**Problem details**. Everything in the records must appear again exactly, except the images.

**Records to use**.
-- Opening Marker --

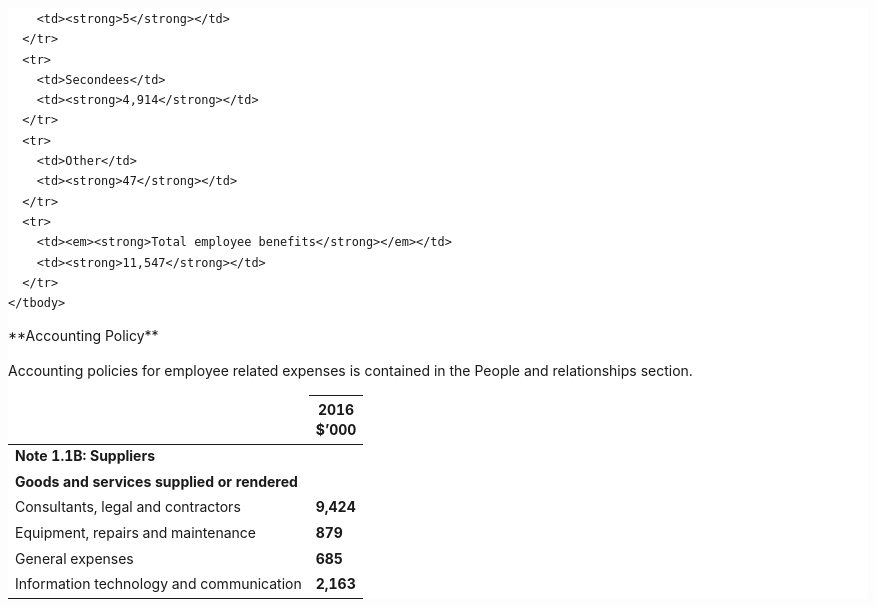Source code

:         <td><strong>5</strong></td>
      </tr>
      <tr>
        <td>Secondees</td>
        <td><strong>4,914</strong></td>
      </tr>
      <tr>
        <td>Other</td>
        <td><strong>47</strong></td>
      </tr>
      <tr>
        <td><em><strong>Total employee benefits</strong></em></td>
        <td><strong>11,547</strong></td>
      </tr>
    </tbody>
  </table>
</div>
<div class="notes indented">
  <div markdown="1">
**Accounting Policy**

Accounting policies for employee related expenses is contained in the People and relationships section.
  </div>
 </div>
<div class="horizontal-scroll-table-container">
  <table class="content-table financial" summary="Digital Transformation Office
  Notes to and forming part of the financial statements
  
  for the period ended 30 June 2016">
    <colgroup>
    <col />
    <col />
    </colgroup>
    <thead>
      <tr>
        <td></td>
        <th><strong>2016<br>$’000</strong></th>
      </tr>
    </thead>
    <tbody>
      <tr>
        <td><strong>Note 1.1B: Suppliers</strong></td>
        <td></td>
      </tr>
      <tr>
        <td><strong>Goods and services supplied or rendered</strong></td>
        <td></td>
      </tr>
      <tr>
        <td class="indented">Consultants, legal and contractors</td>
        <td><strong>9,424</strong></td>
      </tr>
      <tr>
        <td class="indented">Equipment, repairs and maintenance</td>
        <td><strong>879</strong></td>
      </tr>
      <tr>
        <td class="indented">General expenses</td>
        <td><strong>685</strong></td>
      </tr>
      <tr>
        <td class="indented">Information technology and communication</td>
        <td><strong>2,163</strong></td>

-- Closing Marker --

**Answer for the task**.
Source code

:         <td><strong>5</strong></td>
      </tr>
      <tr>
        <td>Secondees</td>
        <td><strong>4,914</strong></td>
      </tr>
      <tr>
        <td>Other</td>
        <td><strong>47</strong></td>
      </tr>
      <tr>
        <td><em><strong>Total employee benefits</strong></em></td>
        <td><strong>11,547</strong></td>
      </tr>
    </tbody>
  </table>
</div>
<div class="notes indented">
  <div markdown="1">
**Accounting Policy**

Accounting policies for employee related expenses is contained in the People and relationships section.
  </div>
 </div>
<div class="horizontal-scroll-table-container">
  <table class="content-table financial" summary="Digital Transformation Office
  Notes to and forming part of the financial statements
  
  for the period ended 30 June 2016">
    <colgroup>
    <col />
    <col />
    </colgroup>
    <thead>
      <tr>
        <td></td>
        <th><strong>2016<br>$’000</strong></th>
      </tr>
    </thead>
    <tbody>
      <tr>
        <td><strong>Note 1.1B: Suppliers</strong></td>
        <td></td>
      </tr>
      <tr>
        <td><strong>Goods and services supplied or rendered</strong></td>
        <td></td>
      </tr>
      <tr>
        <td class="indented">Consultants, legal and contractors</td>
        <td><strong>9,424</strong></td>
      </tr>
      <tr>
        <td class="indented">Equipment, repairs and maintenance</td>
        <td><strong>879</strong></td>
      </tr>
      <tr>
        <td class="indented">General expenses</td>
        <td><strong>685</strong></td>
      </tr>
      <tr>
        <td class="indented">Information technology and communication</td>
        <td><strong>2,163</strong></td>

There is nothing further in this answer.